BRASÍLIA - A postura do presidente da Câmara dos Deputados, Hugo Motta (Republicanos-PB), causou um grau de surpresa ao governo do presidente Luiz Inácio Lula da Silva (PT), mas não a integrantes do Centrão, que observam a repetição do comportamento de outros nomes que comandaram a chamada “Casa do Povo”.
Foi Motta um dos principais articuladores de uma derrota histórica de Lula neste terceiro mandato do petista: a derrubada, pelo Congresso Nacional, do aumento do Imposto sobre Operações Financeiras (IOF) para inflar a arrecadação em R$ 20 bilhões neste ano e cumprir a meta fiscal.
A pauta, no fim, foi judicializada. A Advocacia-Geral da União (AGU) acionou o Supremo Tribunal Federal (STF), que suspendeu as decisões e chamou uma audiência da conciliação que colocará os envolvidos frente a frente em busca de um acordo – medida que deu tanto a Motta, quanto ao Palácio do Planalto a sensação de vitória momentânea.

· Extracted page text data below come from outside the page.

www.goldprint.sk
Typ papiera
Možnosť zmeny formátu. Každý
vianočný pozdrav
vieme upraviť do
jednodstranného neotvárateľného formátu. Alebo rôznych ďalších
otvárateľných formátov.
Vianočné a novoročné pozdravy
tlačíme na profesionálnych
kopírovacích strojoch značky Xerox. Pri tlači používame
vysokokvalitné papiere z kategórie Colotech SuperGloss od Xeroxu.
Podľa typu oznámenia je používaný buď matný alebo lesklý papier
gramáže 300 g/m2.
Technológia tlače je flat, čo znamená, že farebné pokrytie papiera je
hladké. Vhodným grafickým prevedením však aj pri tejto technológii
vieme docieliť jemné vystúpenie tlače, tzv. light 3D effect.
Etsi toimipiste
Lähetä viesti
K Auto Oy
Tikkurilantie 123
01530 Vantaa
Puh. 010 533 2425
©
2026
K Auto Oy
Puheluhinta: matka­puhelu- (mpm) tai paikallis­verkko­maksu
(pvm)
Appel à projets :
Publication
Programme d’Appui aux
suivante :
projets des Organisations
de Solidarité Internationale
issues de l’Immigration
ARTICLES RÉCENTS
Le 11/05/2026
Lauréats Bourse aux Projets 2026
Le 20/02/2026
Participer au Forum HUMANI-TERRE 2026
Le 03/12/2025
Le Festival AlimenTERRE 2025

Integrantes do Centrão veem em Motta retomar uma conduta semelhante à de Arthur Lira (PP-AL), seu antecessor, e principalmente de Eduardo Cunha, que foi presidente da Câmara dos Deputados entre fevereiro de 2015 e julho de 2016. Isso, por defender interesses do próprio grupo político em que está inserido.
Motta, inclusive, estava em seu primeiro mandato e fez parte da “tropa de choque” de Cunha na época de poder do ex-presidente da Câmara. Dez anos depois, ainda não se descolou da ligação que teve com Cunha.

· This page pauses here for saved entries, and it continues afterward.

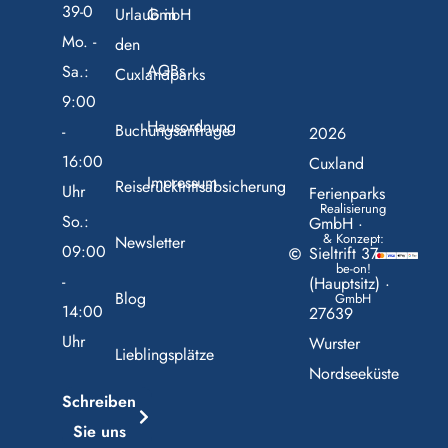
39-0
Urlaub in
GmbH
Mo. -
den
AGBs
Sa.:
Cuxlandparks
9:00
Hausordnung
Buchungsanfrage
-
2026
16:00
Cuxland
Impressum
Reiserücktrittsabsicherung
Uhr
Ferienparks
Realisierung
So.:
GmbH ·
& Konzept:
Newsletter
09:00
Sieltrift 37
be-on!
-
(Hauptsitz) ·
Blog
GmbH
14:00
27639
Uhr
Wurster
Lieblingsplätze
Nordseeküste
Schreiben
Sie uns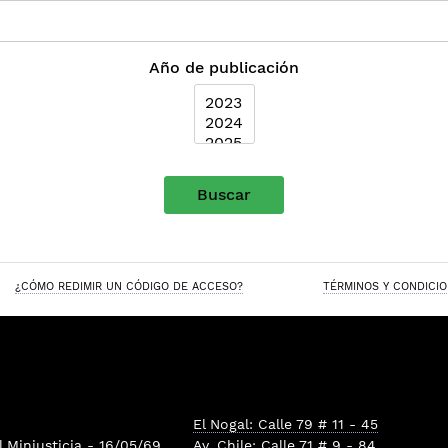
Año de publicación
Buscar
¿CÓMO REDIMIR UN CÓDIGO DE ACCESO?
TÉRMINOS Y CONDICI
El Nogal: Calle 79 # 11 - 45
l
Minjusticia
- 16/05/69
Av. Chile: Calle 71 # 9 - 84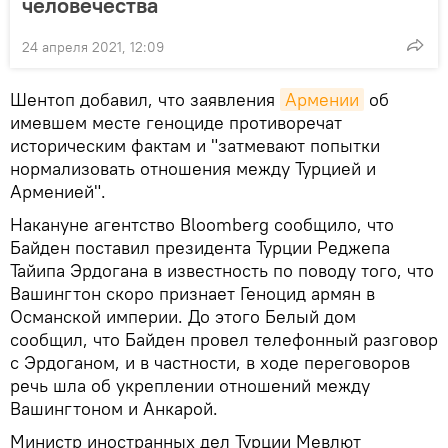
человечества
24 апреля 2021, 12:09
Шентоп добавил, что заявления
Армении
об
имевшем месте геноциде противоречат
историческим фактам и "затмевают попытки
нормализовать отношения между Турцией и
Арменией".
Накануне агентство Bloomberg сообщило, что
Байден поставил президента Турции Реджепа
Тайипа Эрдогана в известность по поводу того, что
Вашингтон скоро признает Геноцид армян в
Османской империи. До этого Белый дом
сообщил, что Байден провел телефонный разговор
с Эрдоганом, и в частности, в ходе переговоров
речь шла об укреплении отношений между
Вашингтоном и Анкарой.
Министр иностранных дел Турции Мевлют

Nos bastidores, a avaliação é que, no fim, Motta usou o IOF para alavancar o debate sobre a reforma administrativa, pauta polêmica e que está longe de ter consenso, mas que quer tornar a bandeira de sua gestão.

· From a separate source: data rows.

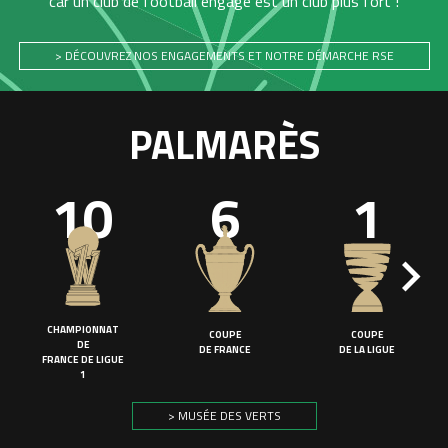
car un club de football engagé est un club plus fort !
> DÉCOUVREZ NOS ENGAGEMENTS ET NOTRE DÉMARCHE RSE
PALMARÈS
10
6
1
CHAMPIONNAT
COUPE
COUPE
DE
DE FRANCE
DE LA LIGUE
FRANCE DE LIGUE
1
> MUSÉE DES VERTS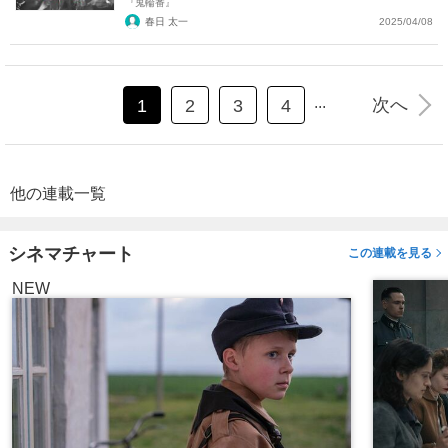
『鬼輪番』
春日 太一
2025/04/08
...
次へ
1
2
3
4
他の連載一覧
シネマチャート
この連載を見る
NEW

O presidente da Câmara pregou o discurso de que o país precisa de reformas estruturais que gerem impacto fiscal, e criou um grupo de trabalho para propor um texto que será debatido no Congresso Nacional. A reforma administrativa, que reestrutura o funcionalismo público, foi proposta pelo governo do ex-presidente Jair Bolsonaro (PL) em 2020, mas não avançou.
O governo Lula esperava uma relação mais pacificada com Motta, especialmente pela relação que o presidente da Câmara tem com a ministra da Secretaria de Relações Institucionais, Gleisi Hoffmann. Mas, no fim, saiu acusando uma quebra de acordo de Motta na disputa pelo IOF, já que o ministro da Fazenda, Fernando Haddad, tentou negociar um pacote alternativo antes da derrubada do decreto.
Pesa nesse cenário a aproximação das eleições de 2026. O Centrão tem histórico de se alinhar com quem estiver em melhor posição política, e Motta é do Republicanos, partido que tenta posicionar o governador de São Paulo, Tarcísio Freitas, como possível candidato da direita pela ausência de Bolsonaro, inelegível por decisão da Justiça.
Se Motta subir no palanque de um candidato presidencial da direita (como fez Arthur Lira em 2022 com Bolsonaro), deve aumentar o clima de tensão com o governo Lula, que atua no campo político oposto. Se isso acontecer, porém, será somente a partir do início da campanha, em agosto de 2026.
Deve ter impacto nessa costura a popularidade de Lula, que enfrenta queda. A situação gerou uma crise no ano pré-eleitoral, com o PT alimentando campanhas para tentar retomar competitividade. Pesa, ainda, a falta de possíveis candidatos da esquerda além de Lula, enquanto a direita soma nomes com viabilidade eleitoral, ainda que venham a dividir votos.